# [Brief]
Could you return every one of the lines below word for word, with each character and line break left unchanged?

= Beginning of Section =

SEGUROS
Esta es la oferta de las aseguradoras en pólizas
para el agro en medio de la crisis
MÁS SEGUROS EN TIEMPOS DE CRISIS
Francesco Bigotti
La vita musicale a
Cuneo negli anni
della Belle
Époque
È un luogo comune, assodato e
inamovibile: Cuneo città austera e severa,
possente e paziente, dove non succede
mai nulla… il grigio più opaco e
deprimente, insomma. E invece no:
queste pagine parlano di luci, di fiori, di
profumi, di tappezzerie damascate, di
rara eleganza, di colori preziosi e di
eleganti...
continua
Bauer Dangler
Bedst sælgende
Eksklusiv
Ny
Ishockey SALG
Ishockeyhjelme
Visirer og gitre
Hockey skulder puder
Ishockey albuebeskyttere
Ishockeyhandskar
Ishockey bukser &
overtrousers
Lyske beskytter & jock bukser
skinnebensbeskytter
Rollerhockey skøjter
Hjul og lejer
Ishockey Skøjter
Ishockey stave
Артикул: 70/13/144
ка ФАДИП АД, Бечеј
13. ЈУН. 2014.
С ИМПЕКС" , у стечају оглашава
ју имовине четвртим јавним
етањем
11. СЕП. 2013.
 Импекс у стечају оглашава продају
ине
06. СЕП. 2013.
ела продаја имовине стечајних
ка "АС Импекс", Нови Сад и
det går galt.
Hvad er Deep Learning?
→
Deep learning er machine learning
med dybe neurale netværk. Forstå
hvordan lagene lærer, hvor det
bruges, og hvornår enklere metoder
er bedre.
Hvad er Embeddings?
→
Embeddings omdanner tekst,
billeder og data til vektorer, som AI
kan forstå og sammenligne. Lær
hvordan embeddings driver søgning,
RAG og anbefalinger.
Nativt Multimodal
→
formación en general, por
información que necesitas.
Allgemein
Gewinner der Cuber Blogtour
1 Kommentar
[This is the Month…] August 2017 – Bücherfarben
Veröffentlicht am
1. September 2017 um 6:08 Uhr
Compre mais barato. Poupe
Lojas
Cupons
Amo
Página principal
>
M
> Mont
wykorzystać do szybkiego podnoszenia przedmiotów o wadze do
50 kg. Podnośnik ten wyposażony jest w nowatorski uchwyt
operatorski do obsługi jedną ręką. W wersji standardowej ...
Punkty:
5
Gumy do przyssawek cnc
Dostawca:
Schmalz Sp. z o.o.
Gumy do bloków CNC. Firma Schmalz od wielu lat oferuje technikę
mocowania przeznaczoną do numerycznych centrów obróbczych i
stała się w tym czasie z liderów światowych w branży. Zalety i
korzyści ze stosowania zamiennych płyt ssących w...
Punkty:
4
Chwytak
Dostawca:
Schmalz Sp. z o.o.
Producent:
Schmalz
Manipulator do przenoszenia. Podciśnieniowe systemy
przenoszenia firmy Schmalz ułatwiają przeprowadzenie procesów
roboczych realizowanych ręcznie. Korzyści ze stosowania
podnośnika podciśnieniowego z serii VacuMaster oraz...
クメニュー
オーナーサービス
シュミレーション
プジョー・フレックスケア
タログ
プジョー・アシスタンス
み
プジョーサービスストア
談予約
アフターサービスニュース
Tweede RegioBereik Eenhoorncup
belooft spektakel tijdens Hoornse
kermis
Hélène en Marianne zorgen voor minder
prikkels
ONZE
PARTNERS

= End of Section =

# [Answer below]
SEGUROS
Esta es la oferta de las aseguradoras en pólizas
para el agro en medio de la crisis
MÁS SEGUROS EN TIEMPOS DE CRISIS
Francesco Bigotti
La vita musicale a
Cuneo negli anni
della Belle
Époque
È un luogo comune, assodato e
inamovibile: Cuneo città austera e severa,
possente e paziente, dove non succede
mai nulla… il grigio più opaco e
deprimente, insomma. E invece no:
queste pagine parlano di luci, di fiori, di
profumi, di tappezzerie damascate, di
rara eleganza, di colori preziosi e di
eleganti...
continua
Bauer Dangler
Bedst sælgende
Eksklusiv
Ny
Ishockey SALG
Ishockeyhjelme
Visirer og gitre
Hockey skulder puder
Ishockey albuebeskyttere
Ishockeyhandskar
Ishockey bukser &
overtrousers
Lyske beskytter & jock bukser
skinnebensbeskytter
Rollerhockey skøjter
Hjul og lejer
Ishockey Skøjter
Ishockey stave
Артикул: 70/13/144
ка ФАДИП АД, Бечеј
13. ЈУН. 2014.
С ИМПЕКС" , у стечају оглашава
ју имовине четвртим јавним
етањем
11. СЕП. 2013.
 Импекс у стечају оглашава продају
ине
06. СЕП. 2013.
ела продаја имовине стечајних
ка "АС Импекс", Нови Сад и
det går galt.
Hvad er Deep Learning?
→
Deep learning er machine learning
med dybe neurale netværk. Forstå
hvordan lagene lærer, hvor det
bruges, og hvornår enklere metoder
er bedre.
Hvad er Embeddings?
→
Embeddings omdanner tekst,
billeder og data til vektorer, som AI
kan forstå og sammenligne. Lær
hvordan embeddings driver søgning,
RAG og anbefalinger.
Nativt Multimodal
→
formación en general, por
información que necesitas.
Allgemein
Gewinner der Cuber Blogtour
1 Kommentar
[This is the Month…] August 2017 – Bücherfarben
Veröffentlicht am
1. September 2017 um 6:08 Uhr
Compre mais barato. Poupe
Lojas
Cupons
Amo
Página principal
>
M
> Mont
wykorzystać do szybkiego podnoszenia przedmiotów o wadze do
50 kg. Podnośnik ten wyposażony jest w nowatorski uchwyt
operatorski do obsługi jedną ręką. W wersji standardowej ...
Punkty:
5
Gumy do przyssawek cnc
Dostawca:
Schmalz Sp. z o.o.
Gumy do bloków CNC. Firma Schmalz od wielu lat oferuje technikę
mocowania przeznaczoną do numerycznych centrów obróbczych i
stała się w tym czasie z liderów światowych w branży. Zalety i
korzyści ze stosowania zamiennych płyt ssących w...
Punkty:
4
Chwytak
Dostawca:
Schmalz Sp. z o.o.
Producent:
Schmalz
Manipulator do przenoszenia. Podciśnieniowe systemy
przenoszenia firmy Schmalz ułatwiają przeprowadzenie procesów
roboczych realizowanych ręcznie. Korzyści ze stosowania
podnośnika podciśnieniowego z serii VacuMaster oraz...
クメニュー
オーナーサービス
シュミレーション
プジョー・フレックスケア
タログ
プジョー・アシスタンス
み
プジョーサービスストア
談予約
アフターサービスニュース
Tweede RegioBereik Eenhoorncup
belooft spektakel tijdens Hoornse
kermis
Hélène en Marianne zorgen voor minder
prikkels
ONZE
PARTNERS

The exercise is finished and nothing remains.